Additionally, there are commercial formulations that contain both FSH and LH. Human-derived preparations are available containing 75 IU FSH with 75 IU LH activity (Pergonal, Humegon, Menogon, Repronex, and Menopur) and 75 IU FSH with 25 or 35 IU LH activity (Normegon and Pergogreen).
It is conventional wisdom, however, that “excessive” LH levels, albeit ill-defined, result in follicular atresia, suppression of granulosa cell proliferation, and premature luteinization. See, generally, Filicori, Fertil. Steril. 79: 253 (2003). Although recent work suggests otherwise, a notion persists in the field that LH activity levels must be within a certain range, and that levels below or above an “LH ceiling” impair normal follicle development. Shoham, Fertil. Steril. 70: 1170 (2002).
In summary, there is published evidence that supplementing FSH with LH activity during ovulation induction reduces the duration of treatment and the amount of gonadotropin used to achieve proper follicle development. Filicori et al. (1999), (2002b). On the other hand, the belief persists that “high” LH activity levels negatively impacts follicle development.

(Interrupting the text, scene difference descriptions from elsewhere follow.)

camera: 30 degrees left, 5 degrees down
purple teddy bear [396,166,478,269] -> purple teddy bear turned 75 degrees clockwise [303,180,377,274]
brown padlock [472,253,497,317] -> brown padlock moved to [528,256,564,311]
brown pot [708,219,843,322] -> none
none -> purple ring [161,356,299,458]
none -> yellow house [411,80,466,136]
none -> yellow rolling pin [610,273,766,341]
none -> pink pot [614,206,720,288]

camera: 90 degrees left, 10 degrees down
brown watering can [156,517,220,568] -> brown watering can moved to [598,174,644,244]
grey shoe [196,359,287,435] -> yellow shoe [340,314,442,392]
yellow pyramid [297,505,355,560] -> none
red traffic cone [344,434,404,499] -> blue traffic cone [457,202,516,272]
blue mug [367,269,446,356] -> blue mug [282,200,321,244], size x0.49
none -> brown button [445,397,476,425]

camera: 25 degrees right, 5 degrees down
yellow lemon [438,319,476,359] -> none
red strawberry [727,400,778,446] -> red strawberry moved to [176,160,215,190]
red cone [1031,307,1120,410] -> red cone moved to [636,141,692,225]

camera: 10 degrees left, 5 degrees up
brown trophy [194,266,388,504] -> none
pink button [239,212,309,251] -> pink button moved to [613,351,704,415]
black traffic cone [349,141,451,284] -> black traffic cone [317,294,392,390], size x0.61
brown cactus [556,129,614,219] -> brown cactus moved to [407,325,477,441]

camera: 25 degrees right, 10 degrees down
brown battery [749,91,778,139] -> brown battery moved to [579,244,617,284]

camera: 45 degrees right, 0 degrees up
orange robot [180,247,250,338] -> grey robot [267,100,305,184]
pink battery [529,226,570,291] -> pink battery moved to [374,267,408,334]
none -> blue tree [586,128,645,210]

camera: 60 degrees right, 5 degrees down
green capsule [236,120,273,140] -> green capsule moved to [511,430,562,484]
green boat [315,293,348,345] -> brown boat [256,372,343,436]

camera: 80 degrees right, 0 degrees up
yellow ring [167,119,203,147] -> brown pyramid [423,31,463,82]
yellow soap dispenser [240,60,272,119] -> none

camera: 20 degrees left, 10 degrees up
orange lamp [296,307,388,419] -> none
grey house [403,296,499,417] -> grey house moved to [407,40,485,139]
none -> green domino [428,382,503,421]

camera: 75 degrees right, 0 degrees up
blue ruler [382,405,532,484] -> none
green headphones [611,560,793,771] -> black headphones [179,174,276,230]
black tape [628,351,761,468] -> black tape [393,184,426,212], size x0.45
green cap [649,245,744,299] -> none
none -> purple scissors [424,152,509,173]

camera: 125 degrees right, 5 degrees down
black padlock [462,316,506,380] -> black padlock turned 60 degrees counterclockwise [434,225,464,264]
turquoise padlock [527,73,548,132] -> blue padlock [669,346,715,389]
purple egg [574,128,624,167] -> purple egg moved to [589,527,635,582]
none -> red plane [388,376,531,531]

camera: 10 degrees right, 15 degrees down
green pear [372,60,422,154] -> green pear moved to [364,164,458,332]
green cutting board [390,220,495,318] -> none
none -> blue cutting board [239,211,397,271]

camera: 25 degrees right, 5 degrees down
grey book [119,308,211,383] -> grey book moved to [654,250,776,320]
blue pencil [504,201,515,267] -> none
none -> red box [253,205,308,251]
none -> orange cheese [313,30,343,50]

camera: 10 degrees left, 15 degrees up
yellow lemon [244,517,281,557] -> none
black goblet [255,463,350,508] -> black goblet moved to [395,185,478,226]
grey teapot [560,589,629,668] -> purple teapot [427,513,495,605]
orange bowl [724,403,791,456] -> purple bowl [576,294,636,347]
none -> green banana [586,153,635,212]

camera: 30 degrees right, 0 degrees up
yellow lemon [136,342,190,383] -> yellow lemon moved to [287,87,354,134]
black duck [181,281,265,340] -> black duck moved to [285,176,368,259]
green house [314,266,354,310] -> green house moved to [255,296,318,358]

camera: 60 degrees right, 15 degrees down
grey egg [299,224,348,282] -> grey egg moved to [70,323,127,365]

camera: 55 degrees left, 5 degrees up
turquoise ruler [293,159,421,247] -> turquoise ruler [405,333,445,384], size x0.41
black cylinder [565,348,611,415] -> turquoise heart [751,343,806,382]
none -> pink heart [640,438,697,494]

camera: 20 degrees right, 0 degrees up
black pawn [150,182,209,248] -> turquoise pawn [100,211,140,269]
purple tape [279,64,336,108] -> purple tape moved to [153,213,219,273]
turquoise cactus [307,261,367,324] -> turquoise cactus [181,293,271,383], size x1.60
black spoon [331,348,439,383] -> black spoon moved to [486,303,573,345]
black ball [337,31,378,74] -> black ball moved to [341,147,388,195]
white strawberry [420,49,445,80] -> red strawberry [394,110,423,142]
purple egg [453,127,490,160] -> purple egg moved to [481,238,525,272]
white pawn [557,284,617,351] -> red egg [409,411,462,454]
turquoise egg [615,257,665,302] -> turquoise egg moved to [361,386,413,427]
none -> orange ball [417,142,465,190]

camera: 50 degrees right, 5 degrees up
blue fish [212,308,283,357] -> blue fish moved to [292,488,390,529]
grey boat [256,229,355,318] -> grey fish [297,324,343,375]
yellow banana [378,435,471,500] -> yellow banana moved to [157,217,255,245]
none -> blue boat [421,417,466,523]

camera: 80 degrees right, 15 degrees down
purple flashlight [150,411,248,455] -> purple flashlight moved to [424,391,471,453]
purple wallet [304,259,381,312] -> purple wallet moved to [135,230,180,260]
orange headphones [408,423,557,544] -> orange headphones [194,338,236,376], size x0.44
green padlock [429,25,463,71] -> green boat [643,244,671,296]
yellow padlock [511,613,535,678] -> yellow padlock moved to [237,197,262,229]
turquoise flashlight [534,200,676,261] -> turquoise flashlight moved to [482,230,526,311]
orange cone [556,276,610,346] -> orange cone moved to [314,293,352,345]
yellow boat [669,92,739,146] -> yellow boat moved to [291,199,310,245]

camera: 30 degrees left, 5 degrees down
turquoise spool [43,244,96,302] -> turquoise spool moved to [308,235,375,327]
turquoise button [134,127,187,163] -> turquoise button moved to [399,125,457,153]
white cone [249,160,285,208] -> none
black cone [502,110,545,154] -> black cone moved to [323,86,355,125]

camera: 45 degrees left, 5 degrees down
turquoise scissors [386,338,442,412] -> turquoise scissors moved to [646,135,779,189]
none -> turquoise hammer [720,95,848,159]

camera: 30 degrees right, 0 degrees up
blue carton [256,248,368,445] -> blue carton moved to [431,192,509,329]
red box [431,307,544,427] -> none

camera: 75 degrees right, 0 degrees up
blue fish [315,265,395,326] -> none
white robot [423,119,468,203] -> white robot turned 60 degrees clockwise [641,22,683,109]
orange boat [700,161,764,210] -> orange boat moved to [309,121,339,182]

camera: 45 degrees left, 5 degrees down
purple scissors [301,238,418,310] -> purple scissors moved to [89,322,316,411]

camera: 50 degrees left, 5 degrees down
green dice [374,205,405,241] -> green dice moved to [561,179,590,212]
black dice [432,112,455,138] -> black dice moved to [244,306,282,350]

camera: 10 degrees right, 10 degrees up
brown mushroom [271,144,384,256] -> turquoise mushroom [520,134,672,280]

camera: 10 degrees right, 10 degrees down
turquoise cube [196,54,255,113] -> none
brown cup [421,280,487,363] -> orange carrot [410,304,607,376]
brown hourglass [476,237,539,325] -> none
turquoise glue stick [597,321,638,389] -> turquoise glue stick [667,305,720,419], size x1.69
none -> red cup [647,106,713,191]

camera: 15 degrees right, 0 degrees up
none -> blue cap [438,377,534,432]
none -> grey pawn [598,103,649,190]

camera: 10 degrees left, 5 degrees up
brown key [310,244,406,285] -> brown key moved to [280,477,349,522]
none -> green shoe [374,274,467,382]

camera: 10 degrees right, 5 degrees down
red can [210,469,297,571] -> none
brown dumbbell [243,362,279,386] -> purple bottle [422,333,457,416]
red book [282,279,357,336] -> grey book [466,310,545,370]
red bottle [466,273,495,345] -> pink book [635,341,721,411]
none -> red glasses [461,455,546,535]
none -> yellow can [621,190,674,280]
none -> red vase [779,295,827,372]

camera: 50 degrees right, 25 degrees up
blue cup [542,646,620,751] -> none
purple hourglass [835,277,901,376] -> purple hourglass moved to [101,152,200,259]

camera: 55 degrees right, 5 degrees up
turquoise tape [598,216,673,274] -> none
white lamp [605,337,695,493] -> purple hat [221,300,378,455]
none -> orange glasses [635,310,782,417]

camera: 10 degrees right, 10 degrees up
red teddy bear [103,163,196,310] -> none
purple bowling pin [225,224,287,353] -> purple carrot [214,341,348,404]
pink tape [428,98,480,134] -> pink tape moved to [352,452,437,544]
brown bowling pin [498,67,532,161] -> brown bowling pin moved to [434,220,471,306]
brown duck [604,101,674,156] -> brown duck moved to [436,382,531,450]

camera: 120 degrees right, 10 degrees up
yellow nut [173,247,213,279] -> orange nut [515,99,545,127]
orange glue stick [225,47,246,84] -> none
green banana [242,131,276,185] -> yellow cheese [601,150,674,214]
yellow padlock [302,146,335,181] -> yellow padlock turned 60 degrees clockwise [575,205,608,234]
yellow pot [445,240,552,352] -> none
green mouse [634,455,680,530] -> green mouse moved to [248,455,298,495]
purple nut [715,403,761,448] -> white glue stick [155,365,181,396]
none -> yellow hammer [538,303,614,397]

That belief has guided the conventional ovarian-stimulation paradigm, which involves administration of FSH throughout controlled ovarian stimulation. Exogenous LH activity is deemed unnecessary and even detrimental during the early to middle stages of follicular development. Accordingly, the traditional means of ovarian stimulation entails treatment with FSH alone, typically at 75 IU/day. In this traditional protocol, LH activity is administered to induce ovulation only after the follicle reaches a certain stage of development. Only recently has LH activity been administered throughout treatment, and the optimal amount and timing of LH activity that is effective in this context remains controversial.